Little Pony e la magia della musica in “Voodoo we do”

“Voodoo we do”, il nuovo album della band Little Pony, fuori per Soundinside Records fuori il 18 febbraio.

“Voodoo We Do” è un rito magico che mette insieme più generi e visioni del mondo. Questo è il grande contenitore che mette insieme la musica dei Little Pony, noi l’abbiamo ascoltato e non potevamo non intervistarli!

Ciao ragazzi benvenuti su Distorsioni Sonore, partiamo con una domanda legata unal vostro nome cioè Little Pony: per il genere che fate che è un misto di punk, rock ma anche psichedelia e funk ci viene da chiedere come nasce l’idea del vostro nome!

Una delle prime canzoni che abbiamo scritto parla di un cavallino che un bel giorno, stanco della vita comoda ma addomesticata, nel recinto assieme agli altri cavalli, decide di saltare la staccionata ed andare per la sua strada, verso la libertà. Da questa metafora sull’importanza di seguire le proprie attitudini, saltando ognuno la propria personale staccionata nasce il nome della band, Little Pony.

Il 18 Febbraio pubblicate il vostro nuovo album “Voodoo we do”: vi va di raccontarcelo?

Voodoo We Do è un disco nato in tour, idee concepite durante i viaggi, alle volte provate nei sound check, che poi abbiamo lentamente affinato in studio e che hanno trovato una loro forma sul disco. Forma non definitiva, poiché molti brani, se non tutti, hanno un’altra faccia suonati nei live. Il senso di questo Voodoo è il voler evocare il senso magico del gioco, quello ad esempio dei bambini, istintivo e divertente ma serissimo al contempo, che permette loro di trovare soluzioni semplici e geniali a problemi spesso anche complessi. Contrapposto ad un sistema fatto sempre più di sintesi e poco contatto reale, il nostro intento è liberarci tutti, lasciandoci trasportare dalla corrente di una magia bianca.

La vostra band nasce tra l’Italia e gli Stati Uniti: come vi siete conosciuti e come due posti come Napoli e New York influenzano la vostra produzione artistica?

Ci siamo conosciuti a Napoli, fonte di ispirazione per la sua imprevedibilità ma non ci identifichiamo prettamente nelle sue tipiche sonorità, per quanto comunque i 3/4 di noi siano nati nel capoluogo partenopeo e solo Ryan sia di Minneapolis.
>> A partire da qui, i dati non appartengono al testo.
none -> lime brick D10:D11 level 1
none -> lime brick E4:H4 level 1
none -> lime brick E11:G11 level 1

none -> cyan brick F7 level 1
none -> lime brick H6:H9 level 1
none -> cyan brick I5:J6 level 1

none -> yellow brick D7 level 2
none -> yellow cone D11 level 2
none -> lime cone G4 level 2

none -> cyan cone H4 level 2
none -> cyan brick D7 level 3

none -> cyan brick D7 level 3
Il nostro sound ha molto del NY Style, un approccio che va oltre la lingua dei nostri testi. C’è tanto Rap, Hip Hop, Funk, Punk, Psichedelia, tutti generi che hanno trovato in America la loro nascita e che noi abbiamo mescolato in quello che è il nostro sound. Napoli c’è, ma è magari nel nostro saperci adattare bene e col sorriso ad ogni situazione ci si ponga avanti nella vita.

C’è almeno un artista italiano o americano a cui vi ispirate per la vostra musica?
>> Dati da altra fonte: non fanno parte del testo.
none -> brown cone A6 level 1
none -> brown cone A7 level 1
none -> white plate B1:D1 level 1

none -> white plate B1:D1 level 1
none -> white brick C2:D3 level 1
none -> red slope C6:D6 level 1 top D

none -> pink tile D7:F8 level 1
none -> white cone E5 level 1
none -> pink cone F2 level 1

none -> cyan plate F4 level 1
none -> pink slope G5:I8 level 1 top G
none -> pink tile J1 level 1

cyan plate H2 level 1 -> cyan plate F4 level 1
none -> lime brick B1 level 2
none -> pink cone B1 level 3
La sfilza di nomi sarebbe troppo lunga da citare. Di sicuro ci hanno spesso associato, con nostro piacere, a nomi quali Beck, Beasty Boys, Gorillaz, Sleaford Mods, Viagra Boys, ma anche agli italiani C’mon Tigre.

Il vostro nuovo album viene dato alla luce dopo vari anni rispetto all’ultimo: in che modo vi sentite cambiati rispetto al 2014?
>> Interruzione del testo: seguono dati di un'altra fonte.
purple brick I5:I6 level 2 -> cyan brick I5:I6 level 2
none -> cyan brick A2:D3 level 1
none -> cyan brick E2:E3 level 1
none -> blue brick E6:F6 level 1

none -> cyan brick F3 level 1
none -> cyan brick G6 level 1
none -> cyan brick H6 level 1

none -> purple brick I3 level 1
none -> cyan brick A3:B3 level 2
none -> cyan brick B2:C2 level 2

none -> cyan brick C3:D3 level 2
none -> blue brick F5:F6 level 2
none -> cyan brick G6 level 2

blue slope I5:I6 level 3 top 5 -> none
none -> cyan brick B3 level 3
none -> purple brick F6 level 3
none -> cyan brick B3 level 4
Del 2014 è il primo disco, We All Fall Down, nel 2017 è uscito il secondo, Milky White Way, ma entrambi, per quanto il secondo sia più evoluto, suonano molto simili. Dal 2017 ad oggi, con Voodoo We Do, siamo effettivamente cambiati. Con l’ingresso di Valerio alla batteria, synth ed elettronica prima, poi di Pier all’ organo e altri synth, la band è cambiata totalmente rispetto agli inizi. Il sound ha acquistato un sapore più elettronico, meno jazzy, più funk, dance. Abbiamo iniziato a sperimentare molto di più, dando sfogo alle tante influenze che abbiamo come singoli musicisti, ma convergendo in un sound di insieme.

Dove possiamo ascoltarvi in giro non appena sarà possibile?

Il disco uscirà il 18 febbraio, ma causa pandemia ancora in atto con tutte le restrizioni annesse, inizieremo a muoverci da questa primavera con una presentazione live a Napoli nel mese di Maggio.